Second Preference (EB-2)

Employment Second Preference (EB-2): Advance Degrees

Professionals Holding Advanced Degrees, or Persons of Exceptional Ability in the Arts, Sciences, or Business receive 28.6 percent of the yearly worldwide limit, plus any unused Employment First Preference visas. Individuals applying under this category must normally have a job offer from a U.S. employer, and the employer must complete the labor certification process prior to filing a petition with USCIS. However, if an individual can show that it would be in the national interest to waive the labor certification process, he may be able to apply without a job offer, and avoid the labor certification process. We will evaluate your case to determine whether a waiver in the labor certification process is a viable option and work with you on documenting the national interest issues. If labor certification is required, we will draft all necessary forms and advise on documentation. We will also draft necessary reports on recruitment efforts, and advise employers throughout the recruitment process

There are the following subgroups within this category:

  • Professionals holding an advanced degree (beyond a baccalaureate degree (B.A.), or a B.A. degree and at least five years progressive experience in the profession
  • Persons with exceptional ability in the arts, sciences, or business. Exceptional ability means having a degree of expertise significantly above that ordinarily encountered within the field
  • Qualified Physicians intending to practice medicine in underserved areas.

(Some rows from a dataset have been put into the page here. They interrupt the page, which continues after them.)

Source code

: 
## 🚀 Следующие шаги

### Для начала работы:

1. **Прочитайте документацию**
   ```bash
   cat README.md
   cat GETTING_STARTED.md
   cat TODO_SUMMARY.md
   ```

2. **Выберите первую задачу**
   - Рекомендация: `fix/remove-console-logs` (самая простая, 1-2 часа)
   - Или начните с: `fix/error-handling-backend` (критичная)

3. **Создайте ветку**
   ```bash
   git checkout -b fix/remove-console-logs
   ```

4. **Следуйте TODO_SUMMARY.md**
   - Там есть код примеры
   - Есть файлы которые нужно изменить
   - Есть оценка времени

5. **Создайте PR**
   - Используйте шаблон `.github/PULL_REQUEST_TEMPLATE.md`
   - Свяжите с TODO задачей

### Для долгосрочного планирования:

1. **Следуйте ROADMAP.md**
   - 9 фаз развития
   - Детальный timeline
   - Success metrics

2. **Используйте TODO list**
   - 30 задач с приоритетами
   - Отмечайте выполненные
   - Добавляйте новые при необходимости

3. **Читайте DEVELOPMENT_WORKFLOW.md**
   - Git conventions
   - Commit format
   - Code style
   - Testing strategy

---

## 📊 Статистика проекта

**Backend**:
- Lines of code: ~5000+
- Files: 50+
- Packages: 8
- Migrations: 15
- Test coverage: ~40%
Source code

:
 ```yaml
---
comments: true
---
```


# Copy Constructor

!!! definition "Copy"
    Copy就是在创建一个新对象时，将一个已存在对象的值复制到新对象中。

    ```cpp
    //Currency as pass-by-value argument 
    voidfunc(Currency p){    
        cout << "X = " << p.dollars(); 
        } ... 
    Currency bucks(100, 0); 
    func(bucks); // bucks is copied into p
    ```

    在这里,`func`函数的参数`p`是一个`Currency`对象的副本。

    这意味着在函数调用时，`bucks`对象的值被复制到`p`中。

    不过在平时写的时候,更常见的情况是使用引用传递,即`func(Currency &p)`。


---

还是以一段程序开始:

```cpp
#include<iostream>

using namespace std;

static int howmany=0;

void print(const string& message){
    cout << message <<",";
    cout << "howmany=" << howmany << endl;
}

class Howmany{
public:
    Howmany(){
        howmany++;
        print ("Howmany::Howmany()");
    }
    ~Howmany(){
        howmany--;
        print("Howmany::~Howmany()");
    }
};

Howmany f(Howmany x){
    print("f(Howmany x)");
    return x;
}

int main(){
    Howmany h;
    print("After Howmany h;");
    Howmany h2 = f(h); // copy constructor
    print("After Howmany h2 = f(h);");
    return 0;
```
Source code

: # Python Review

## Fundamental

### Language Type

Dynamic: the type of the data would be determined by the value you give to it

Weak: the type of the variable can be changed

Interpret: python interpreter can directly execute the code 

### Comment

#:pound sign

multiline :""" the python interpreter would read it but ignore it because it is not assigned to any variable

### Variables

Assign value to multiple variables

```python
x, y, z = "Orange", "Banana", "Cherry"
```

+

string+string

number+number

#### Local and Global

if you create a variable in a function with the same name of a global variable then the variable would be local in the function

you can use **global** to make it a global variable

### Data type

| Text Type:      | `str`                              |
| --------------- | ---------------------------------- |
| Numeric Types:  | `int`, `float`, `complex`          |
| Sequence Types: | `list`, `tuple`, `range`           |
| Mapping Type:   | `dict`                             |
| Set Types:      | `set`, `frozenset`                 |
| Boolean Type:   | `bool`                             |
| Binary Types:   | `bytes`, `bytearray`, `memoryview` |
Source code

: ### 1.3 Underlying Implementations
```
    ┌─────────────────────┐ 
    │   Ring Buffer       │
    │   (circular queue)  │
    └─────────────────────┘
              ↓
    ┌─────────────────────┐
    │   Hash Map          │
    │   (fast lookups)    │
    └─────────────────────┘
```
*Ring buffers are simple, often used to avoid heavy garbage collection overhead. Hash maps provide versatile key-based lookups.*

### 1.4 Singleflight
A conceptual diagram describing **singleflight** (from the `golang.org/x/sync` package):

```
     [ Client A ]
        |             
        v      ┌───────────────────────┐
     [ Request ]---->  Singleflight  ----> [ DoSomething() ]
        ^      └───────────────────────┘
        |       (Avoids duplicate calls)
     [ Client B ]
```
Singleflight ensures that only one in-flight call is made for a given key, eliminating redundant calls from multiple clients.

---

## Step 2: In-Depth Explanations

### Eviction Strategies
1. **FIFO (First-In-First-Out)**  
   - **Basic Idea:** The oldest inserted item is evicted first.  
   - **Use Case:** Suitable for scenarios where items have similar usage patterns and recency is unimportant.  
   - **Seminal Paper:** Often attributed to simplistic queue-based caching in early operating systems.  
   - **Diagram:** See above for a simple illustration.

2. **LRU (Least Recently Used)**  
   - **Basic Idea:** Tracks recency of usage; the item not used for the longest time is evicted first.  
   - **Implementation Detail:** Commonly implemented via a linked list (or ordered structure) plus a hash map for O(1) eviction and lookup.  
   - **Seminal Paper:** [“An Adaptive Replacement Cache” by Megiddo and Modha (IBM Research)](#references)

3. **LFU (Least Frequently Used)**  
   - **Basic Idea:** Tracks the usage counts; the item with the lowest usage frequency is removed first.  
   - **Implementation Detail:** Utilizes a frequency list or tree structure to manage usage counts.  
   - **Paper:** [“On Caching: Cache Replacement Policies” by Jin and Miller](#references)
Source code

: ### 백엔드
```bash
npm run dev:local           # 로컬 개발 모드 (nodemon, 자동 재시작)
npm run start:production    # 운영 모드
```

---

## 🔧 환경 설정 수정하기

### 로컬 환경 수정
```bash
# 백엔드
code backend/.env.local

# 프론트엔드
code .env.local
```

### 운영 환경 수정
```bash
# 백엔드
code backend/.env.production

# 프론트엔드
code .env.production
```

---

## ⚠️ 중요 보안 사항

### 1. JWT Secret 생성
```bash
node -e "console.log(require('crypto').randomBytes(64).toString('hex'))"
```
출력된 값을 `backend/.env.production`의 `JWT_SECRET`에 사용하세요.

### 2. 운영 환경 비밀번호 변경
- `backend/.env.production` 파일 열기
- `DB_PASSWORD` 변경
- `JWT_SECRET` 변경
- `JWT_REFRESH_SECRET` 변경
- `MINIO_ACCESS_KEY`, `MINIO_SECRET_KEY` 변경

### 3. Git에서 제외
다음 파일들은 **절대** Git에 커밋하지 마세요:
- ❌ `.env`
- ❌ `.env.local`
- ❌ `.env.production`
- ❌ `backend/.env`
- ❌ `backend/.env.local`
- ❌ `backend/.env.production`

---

Professionals with Advanced Degrees

USCIS defines an advanced degree as “a professional or academic degree, given by a U.S. institution, beyond that of a baccalaureate” (USCIS). A foreign degree from an overseas institution is acceptable only if USCIS determines that the degree is equivalent to a U.S. degree.

To apply under this EB-2 category, USCIS regulations recommend that you provide documentation to prove that:

  • You have an advanced degree given by a U.S. institution or an equivalent foreign degree; or
  • You have a U.S bachelor’s degree or it’s foreign equivalent along with letters from your current or former employers showing that you have five years of employment experience, involving incremental responsibility in the profession. This is provided the position offered requires the advanced degree.
  • A petition for an applicant holding an advanced degree can be made when a position requiring an advanced degree becomes available in the U.S. The labor certification must indicate that the available employment position offered requires the advanced degree that you have to perform the job.

Exceptional Ability

To apply under the EB-2 Exceptional Ability category, USCIS regulations recommend that you prove such exceptional ability by submitting at least three of the documents mentioned below as evidence along with your application to USCIS:

  • Proof of your academic achievements in the area of your exceptional ability, including diplomas, degrees or certificates from colleges, universities or other institutions.
  • Proof that you have at least ten years of full-time experience in your field.
  • A license to practice your profession or certification in a particular profession or occupation.
  • Proof that you have received a worthy salary or remuneration for your exceptional abilities.
  • Proof that you are a member of professional associations.
  • Proof that you have received recognition from peers, government officials, or organizations for achievements and significant contributions in your field.

If the above standards do not apply to the petitioner’s occupation, other comparable evidence of eligibility is also acceptable.

Qualified physicians

If you are a qualified physician who will be practicing medicine in an area in the U.S. which has been certified as “underserved” by the Department of Health and Human Services (DHHS), you can apply under the EB-2 category.

To apply under the EB-2 category, you must have the following documents:

  • A job offer in the profession for which you are academically prepared (e.g.: if the profession as a rule requires a doctoral degree, your job offer and the credentials must indicate/reflect it).
  • This category does not require a labor certification.